## PROBLEM REQUIREMENTS
Would you copy each of the lines below word for word, leaving the pictures out of your answer?

## RECORDS SHOWN
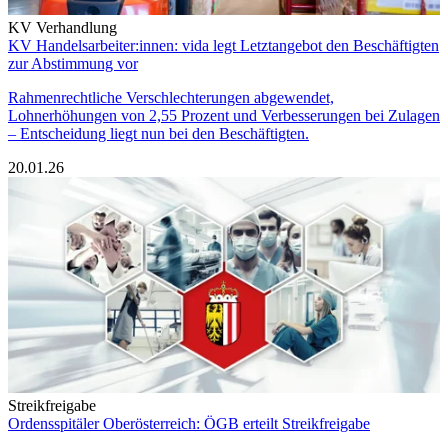
KV Verhandlung
KV Handelsarbeiter:innen: vida legt Letztangebot den Beschäftigten
zur Abstimmung vor
Rahmenrechtliche Verschlechterungen abgewendet,
Lohnerhöhungen von 2,55 Prozent und Verbesserungen bei Zulagen
– Entscheidung liegt nun bei den Beschäftigten.
20.01.26
Streikfreigabe
Ordensspitäler Oberösterreich: ÖGB erteilt Streikfreigabe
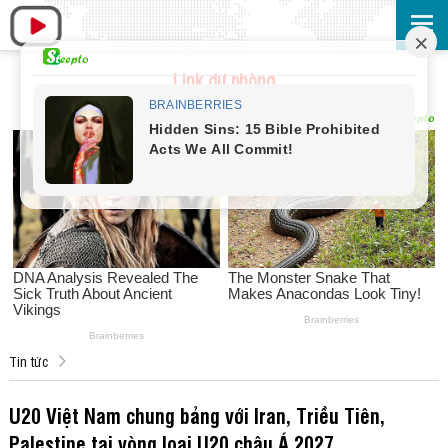
Link dự phòng
Tin tức
U20 Việt Nam chung bảng với Iran, Triều Tiên,
Palestine tại vòng loại U20 châu Á 2027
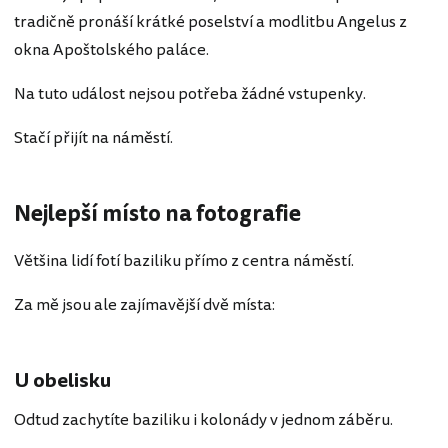
tradičně pronáší krátké poselství a modlitbu Angelus z
okna Apoštolského paláce.
Na tuto událost nejsou potřeba žádné vstupenky.
Stačí přijít na náměstí.
Nejlepší místo na fotografie
Většina lidí fotí baziliku přímo z centra náměstí.
Za mě jsou ale zajímavější dvě místa:
U obelisku
Odtud zachytíte baziliku i kolonády v jednom záběru.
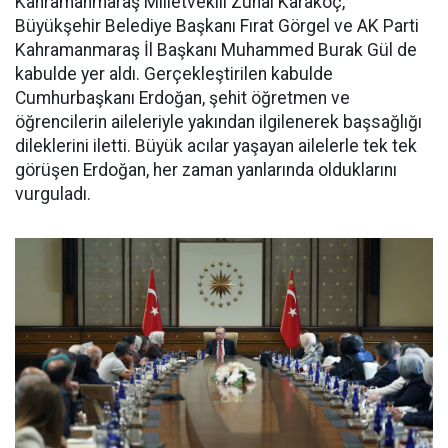
Kahramanmaraş Milletvekili Zuhal Karakoç,
Büyükşehir Belediye Başkanı Fırat Görgel ve AK Parti
Kahramanmaraş İl Başkanı Muhammed Burak Gül de
kabulde yer aldı. Gerçekleştirilen kabulde
Cumhurbaşkanı Erdoğan, şehit öğretmen ve
öğrencilerin aileleriyle yakından ilgilenerek başsağlığı
dileklerini iletti. Büyük acılar yaşayan ailelerle tek tek
görüşen Erdoğan, her zaman yanlarında olduklarını
vurguladı.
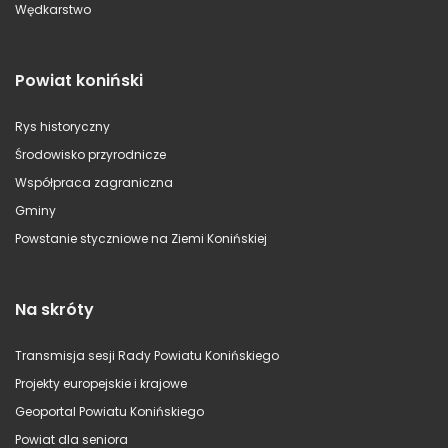
Wędkarstwo
Powiat koniński
Rys historyczny
Środowisko przyrodnicze
Współpraca zagraniczna
Gminy
Powstanie styczniowe na Ziemi Konińskiej
Na skróty
Transmisja sesji Rady Powiatu Konińskiego
Projekty europejskie i krajowe
Geoportal Powiatu Konińskiego
Powiat dla seniora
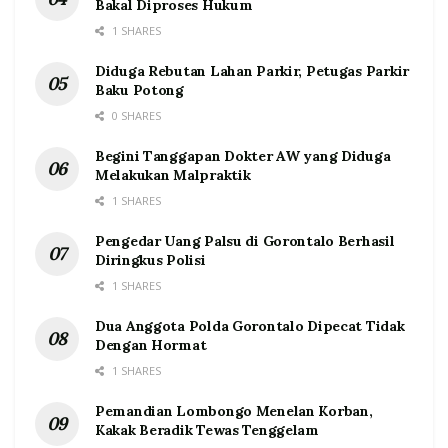
Bakal Diproses Hukum
1 SHARES
Diduga Rebutan Lahan Parkir, Petugas Parkir
Baku Potong
0 SHARES
Begini Tanggapan Dokter AW yang Diduga
Melakukan Malpraktik
1 SHARES
Pengedar Uang Palsu di Gorontalo Berhasil
Diringkus Polisi
1 SHARES
Dua Anggota Polda Gorontalo Dipecat Tidak
Dengan Hormat
1 SHARES
Pemandian Lombongo Menelan Korban,
Kakak Beradik Tewas Tenggelam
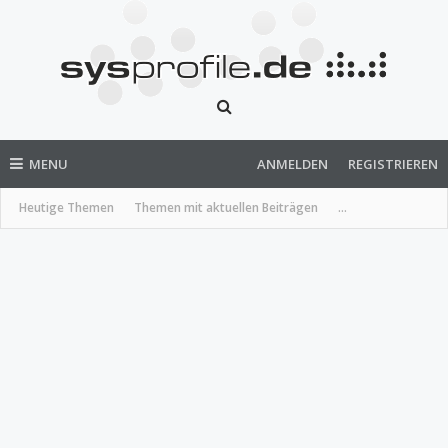
MENU
ANMELDEN
REGISTRIEREN
Heutige Themen
Themen mit aktuellen Beiträgen
...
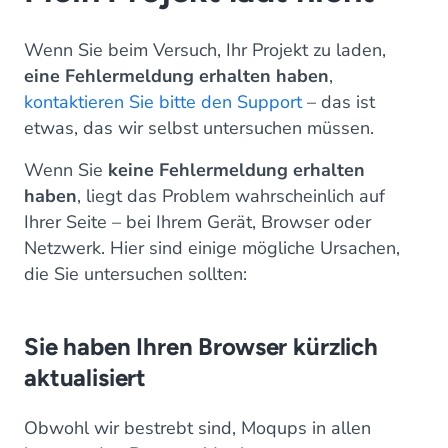
Wenn Sie beim Versuch, Ihr Projekt zu laden,
eine Fehlermeldung erhalten haben
,
kontaktieren Sie bitte den Support
– das ist
etwas, das wir selbst untersuchen müssen.
Wenn Sie
keine Fehlermeldung erhalten
haben
, liegt das Problem wahrscheinlich auf
Ihrer Seite – bei Ihrem Gerät, Browser oder
Netzwerk. Hier sind einige mögliche Ursachen,
die Sie untersuchen sollten:
Sie haben Ihren Browser kürzlich
aktualisiert
Obwohl wir bestrebt sind, Moqups in allen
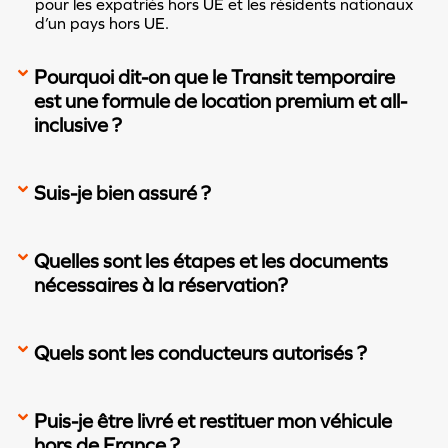
pour les expatriés hors UE et les résidents nationaux
d’un pays hors UE.
Pourquoi dit-on que le Transit temporaire
est une formule de location premium et all-
inclusive ?
Suis-je bien assuré ?
Quelles sont les étapes et les documents
nécessaires à la réservation?
Quels sont les conducteurs autorisés ?
Puis-je être livré et restituer mon véhicule
hors de France ?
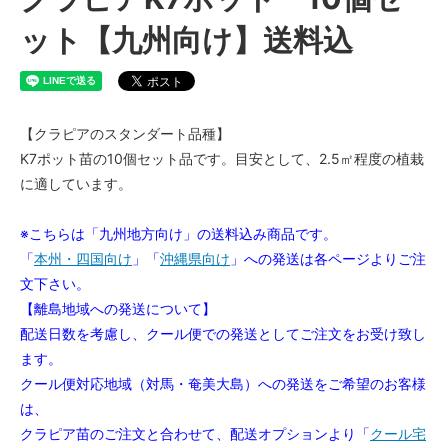
ット【九州向け】送料込
【クラピアのスタンダート品種】
K7ポット苗の10個セット品です。目安として、2.5㎡程度の植栽
に適しています。
※こちらは「九州地方向け」の送料込み商品です。
「
本州・四国向け
」「
沖縄県向け
」への発送は各ページよりご注
文下さい。
【離島地域への発送について】
配送日数を考慮し、クール便での発送としてご注文をお受け致し
ます。
クール便対応地域（対馬・奄美大島）への発送をご希望のお客様
は、
クラピア苗のご注文と合わせて、配送オプションより「
クール宅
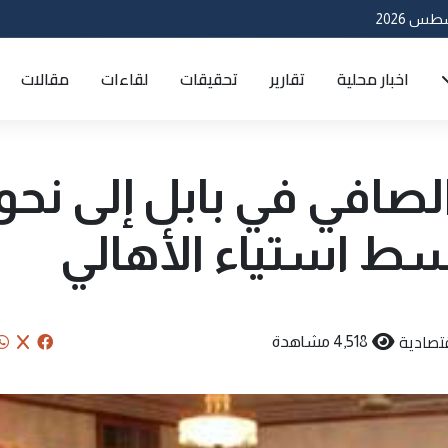
اخبار محلية
تقارير
تحقيقات
لقاءات
مقالات
 الصافي في بابل إلى نحو
 استياء الأهالي
تصادية
4,518 مشاهدة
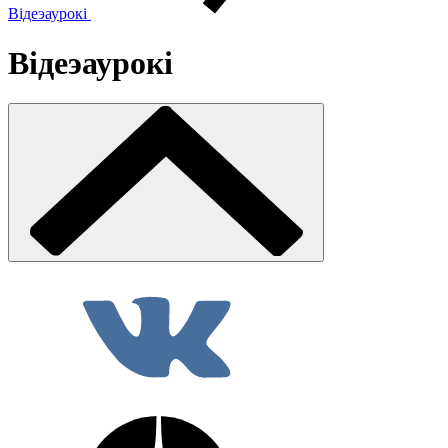
Відеэаурокі
Відеэаурокі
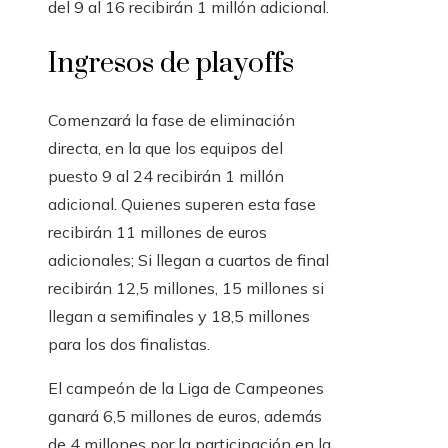
del 9 al 16 recibirán 1 millón adicional.
Ingresos de playoffs
Comenzará la fase de eliminación
directa, en la que los equipos del
puesto 9 al 24 recibirán 1 millón
adicional. Quienes superen esta fase
recibirán 11 millones de euros
adicionales; Si llegan a cuartos de final
recibirán 12,5 millones, 15 millones si
llegan a semifinales y 18,5 millones
para los dos finalistas.
El campeón de la Liga de Campeones
ganará 6,5 millones de euros, además
de 4 millones por la participación en la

## RESPONSE
KV Verhandlung
KV Handelsarbeiter:innen: vida legt Letztangebot den Beschäftigten
zur Abstimmung vor
Rahmenrechtliche Verschlechterungen abgewendet,
Lohnerhöhungen von 2,55 Prozent und Verbesserungen bei Zulagen
– Entscheidung liegt nun bei den Beschäftigten.
20.01.26
Streikfreigabe
Ordensspitäler Oberösterreich: ÖGB erteilt Streikfreigabe
Link dự phòng
Tin tức
U20 Việt Nam chung bảng với Iran, Triều Tiên,
Palestine tại vòng loại U20 châu Á 2027
tradičně pronáší krátké poselství a modlitbu Angelus z
okna Apoštolského paláce.
Na tuto událost nejsou potřeba žádné vstupenky.
Stačí přijít na náměstí.
Nejlepší místo na fotografie
Většina lidí fotí baziliku přímo z centra náměstí.
Za mě jsou ale zajímavější dvě místa:
U obelisku
Odtud zachytíte baziliku i kolonády v jednom záběru.
Kahramanmaraş Milletvekili Zuhal Karakoç,
Büyükşehir Belediye Başkanı Fırat Görgel ve AK Parti
Kahramanmaraş İl Başkanı Muhammed Burak Gül de
kabulde yer aldı. Gerçekleştirilen kabulde
Cumhurbaşkanı Erdoğan, şehit öğretmen ve
öğrencilerin aileleriyle yakından ilgilenerek başsağlığı
dileklerini iletti. Büyük acılar yaşayan ailelerle tek tek
görüşen Erdoğan, her zaman yanlarında olduklarını
vurguladı.
Wędkarstwo
Powiat koniński
Rys historyczny
Środowisko przyrodnicze
Współpraca zagraniczna
Gminy
Powstanie styczniowe na Ziemi Konińskiej
Na skróty
Transmisja sesji Rady Powiatu Konińskiego
Projekty europejskie i krajowe
Geoportal Powiatu Konińskiego
Powiat dla seniora
Bakal Diproses Hukum
1 SHARES
Diduga Rebutan Lahan Parkir, Petugas Parkir
Baku Potong
0 SHARES
Begini Tanggapan Dokter AW yang Diduga
Melakukan Malpraktik
1 SHARES
Pengedar Uang Palsu di Gorontalo Berhasil
Diringkus Polisi
1 SHARES
Dua Anggota Polda Gorontalo Dipecat Tidak
Dengan Hormat
1 SHARES
Pemandian Lombongo Menelan Korban,
Kakak Beradik Tewas Tenggelam
MENU
ANMELDEN
REGISTRIEREN
Heutige Themen
Themen mit aktuellen Beiträgen
...
Wenn Sie beim Versuch, Ihr Projekt zu laden,
eine Fehlermeldung erhalten haben
,
kontaktieren Sie bitte den Support
– das ist
etwas, das wir selbst untersuchen müssen.
Wenn Sie
keine Fehlermeldung erhalten
haben
, liegt das Problem wahrscheinlich auf
Ihrer Seite – bei Ihrem Gerät, Browser oder
Netzwerk. Hier sind einige mögliche Ursachen,
die Sie untersuchen sollten:
Sie haben Ihren Browser kürzlich
aktualisiert
Obwohl wir bestrebt sind, Moqups in allen
pour les expatriés hors UE et les résidents nationaux
d’un pays hors UE.
Pourquoi dit-on que le Transit temporaire
est une formule de location premium et all-
inclusive ?
Suis-je bien assuré ?
Quelles sont les étapes et les documents
nécessaires à la réservation?
Quels sont les conducteurs autorisés ?
Puis-je être livré et restituer mon véhicule
hors de France ?
ット【九州向け】送料込
【クラピアのスタンダート品種】
K7ポット苗の10個セット品です。目安として、2.5㎡程度の植栽
に適しています。
※こちらは「九州地方向け」の送料込み商品です。
「
本州・四国向け
」「
沖縄県向け
」への発送は各ページよりご注
文下さい。
【離島地域への発送について】
配送日数を考慮し、クール便での発送としてご注文をお受け致し
ます。
クール便対応地域（対馬・奄美大島）への発送をご希望のお客様
は、
クラピア苗のご注文と合わせて、配送オプションより「
クール宅
اخبار محلية
تقارير
تحقيقات
لقاءات
مقالات
 الصافي في بابل إلى نحو
 استياء الأهالي
تصادية
4,518 مشاهدة
Відеэаурокі
Відеэаурокі
del 9 al 16 recibirán 1 millón adicional.
Ingresos de playoffs
Comenzará la fase de eliminación
directa, en la que los equipos del
puesto 9 al 24 recibirán 1 millón
adicional. Quienes superen esta fase
recibirán 11 millones de euros
adicionales; Si llegan a cuartos de final
recibirán 12,5 millones, 15 millones si
llegan a semifinales y 18,5 millones
para los dos finalistas.
El campeón de la Liga de Campeones
ganará 6,5 millones de euros, además
de 4 millones por la participación en la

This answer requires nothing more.